You have got to feel for Nathan Buckley – he can draw up a game plan and make adjustments, in game, for them to get shots at goal, but ultimately the players have to convert them and because they didn’t, it looks like it’s going to be to his detriment.
Another significant moment was Brodie Grundy getting subbed out of the game. Having kicked the Pies only goal and being one of their main weapons, it was a critical blow to Collingwood’s hope of a comeback victory.
Just under six minutes to go and with Geelong up by four goals, Jeremy Cameron gathered from a Narkle handpass and snapped a flat, inside-out shot off his left. It put the game beyond Collingwood, even though they did make a late charge. The conversion took the wind out of their sails.
You could also argue that Grundy going off will matter the most in the forthcoming weeks, as if it’s a neck or collarbone, he could be out for an extended period, which will really hurt the squad’s game. Collingwood actually upped the tempo after he left, so it didn’t destroy them in this match, but the next few will be a bigger challenge for them without him.
WHICH PLAYERS LET US DOWN THE MOST?
Bit harsh this category. I am usually a fan and a defender of this player. He does good things that a lot of fans don’t notice and has played some bloody good footy for the Cats this year. However, in this game, Zach Guthrie was a liability out there. At times he just didn’t look up to the level.
I am actually hopeful that Scott won’t drop him, as there were definitely other Cats players out there who could’ve been put here but weren’t, as Guthrie’s worst moments are often so much more costly.
I don’t want to attract the ire of the G-Train by potting players, but I think Mihocek would love some of his shots at goal over again. He only had nine touches for a return of 1.3. Had he made one or two of those shots count, the pressure on Geelong would have tripled, possibly resulting in more turnovers or structural breakdowns.
PLAYER FROM THE OPPOSITION I ADMIRED MOST IN THIS GAME?
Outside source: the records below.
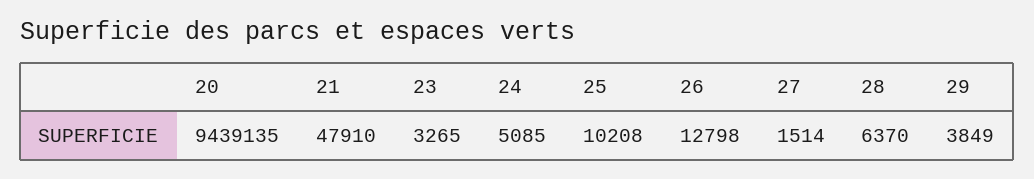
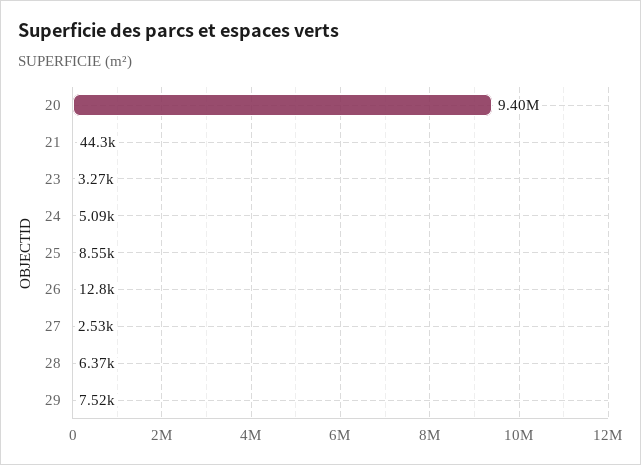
  {
-   "20": 9439135,
+   "20": 9400000,
-   "21": 47910,
+   "21": 44300,
    "23": 3265,
    "24": 5085,
-   "25": 10208,
+   "25": 8550,
    "26": 12798,
-   "27": 1514,
+   "27": 2530,
    "28": 6370,
-   "29": 3849
+   "29": 7520
  }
It was hard to pass Chris Mayne. He just worked tirelessly out on the wing for Collingwood all game. I thought he played really well a link man through the middle of the ground and he was one of the few Pies who didn’t look like he wasted the footy too much. Darcy Moore was another who battled hard and seemed to be playing a much better game than the majority of his teammates.
Tom Hawkins played a lot more mobile than I expected him to, racking up 21 touches 7 marks and 3 goals. He even managed to get back a few times to impact marking contests and save a goal or two. Without Blicavs’ as a mobile tall, he stepped up and played a little bit of that role, showing more versatility that I expected from the bloke.
There is a big difference between winning ugly and losing ugly. If you win ugly, you can say you did what you had to, to bank the four points and move on to the next week. When you look back at the season you see the W and move on. When you lose ugly, everything gets analyzed. Geelong is, fortunately, the former in this situation and will bank the win, head into the bye with an 8-3 record sitting in the top four having only really played two high quality games of footy. Then the big test comes. Three huge weeks in a row against teams sitting fifth (Power), second (Bulldogs) and fourth (Lions), with the Cats currently in third. We’ll know where they sit after that.
Well, this was a game. Mostly. With the exception for the last five minutes, I don’t think there would have been much noise from the stands, even if the crowd had been allowed in. Geelong ground out a margin and kind of let it sit there. It’s obvious they’re happy to cruise to a win with a priority on keeping injuries down and the petrol tickets in hand for a higher-ranked side, but it could have cost them dearly.
Great to see that Collingwood might have found someone in Bianco, the lad looks the goods, but that’s a rare positive for the Pies in this one.